SET PROBLEM
Rewrite the lines for each item below, putting "species" wherever "scientific name" appears and leaving everything else unchanged.

DATA ROWS
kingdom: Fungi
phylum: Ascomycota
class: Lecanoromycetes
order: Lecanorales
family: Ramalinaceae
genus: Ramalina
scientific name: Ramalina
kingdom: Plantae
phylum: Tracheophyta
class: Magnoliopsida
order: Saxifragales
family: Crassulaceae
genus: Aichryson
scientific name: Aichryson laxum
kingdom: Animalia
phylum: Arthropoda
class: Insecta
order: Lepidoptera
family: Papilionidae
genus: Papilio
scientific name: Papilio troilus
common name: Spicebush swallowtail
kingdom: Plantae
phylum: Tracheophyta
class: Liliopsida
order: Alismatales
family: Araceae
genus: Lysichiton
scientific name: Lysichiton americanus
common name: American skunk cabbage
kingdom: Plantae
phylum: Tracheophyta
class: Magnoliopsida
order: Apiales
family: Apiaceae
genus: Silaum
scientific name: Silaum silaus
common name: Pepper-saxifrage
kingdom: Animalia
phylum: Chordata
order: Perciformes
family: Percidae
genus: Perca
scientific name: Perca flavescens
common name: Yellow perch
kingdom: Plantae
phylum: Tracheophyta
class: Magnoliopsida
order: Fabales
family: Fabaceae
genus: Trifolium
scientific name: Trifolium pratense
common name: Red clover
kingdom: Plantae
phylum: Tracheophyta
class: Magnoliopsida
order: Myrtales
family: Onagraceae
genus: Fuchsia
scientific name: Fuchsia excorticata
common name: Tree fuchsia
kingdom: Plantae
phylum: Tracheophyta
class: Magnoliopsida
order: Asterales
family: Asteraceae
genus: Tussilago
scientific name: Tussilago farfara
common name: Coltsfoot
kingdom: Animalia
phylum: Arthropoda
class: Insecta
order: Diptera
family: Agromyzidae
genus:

SOLUTION BELOW
kingdom: Fungi
phylum: Ascomycota
class: Lecanoromycetes
order: Lecanorales
family: Ramalinaceae
genus: Ramalina
species: Ramalina
kingdom: Plantae
phylum: Tracheophyta
class: Magnoliopsida
order: Saxifragales
family: Crassulaceae
genus: Aichryson
species: Aichryson laxum
kingdom: Animalia
phylum: Arthropoda
class: Insecta
order: Lepidoptera
family: Papilionidae
genus: Papilio
species: Papilio troilus
common name: Spicebush swallowtail
kingdom: Plantae
phylum: Tracheophyta
class: Liliopsida
order: Alismatales
family: Araceae
genus: Lysichiton
species: Lysichiton americanus
common name: American skunk cabbage
kingdom: Plantae
phylum: Tracheophyta
class: Magnoliopsida
order: Apiales
family: Apiaceae
genus: Silaum
species: Silaum silaus
common name: Pepper-saxifrage
kingdom: Animalia
phylum: Chordata
order: Perciformes
family: Percidae
genus: Perca
species: Perca flavescens
common name: Yellow perch
kingdom: Plantae
phylum: Tracheophyta
class: Magnoliopsida
order: Fabales
family: Fabaceae
genus: Trifolium
species: Trifolium pratense
common name: Red clover
kingdom: Plantae
phylum: Tracheophyta
class: Magnoliopsida
order: Myrtales
family: Onagraceae
genus: Fuchsia
species: Fuchsia excorticata
common name: Tree fuchsia
kingdom: Plantae
phylum: Tracheophyta
class: Magnoliopsida
order: Asterales
family: Asteraceae
genus: Tussilago
species: Tussilago farfara
common name: Coltsfoot
kingdom: Animalia
phylum: Arthropoda
class: Insecta
order: Diptera
family: Agromyzidae
genus:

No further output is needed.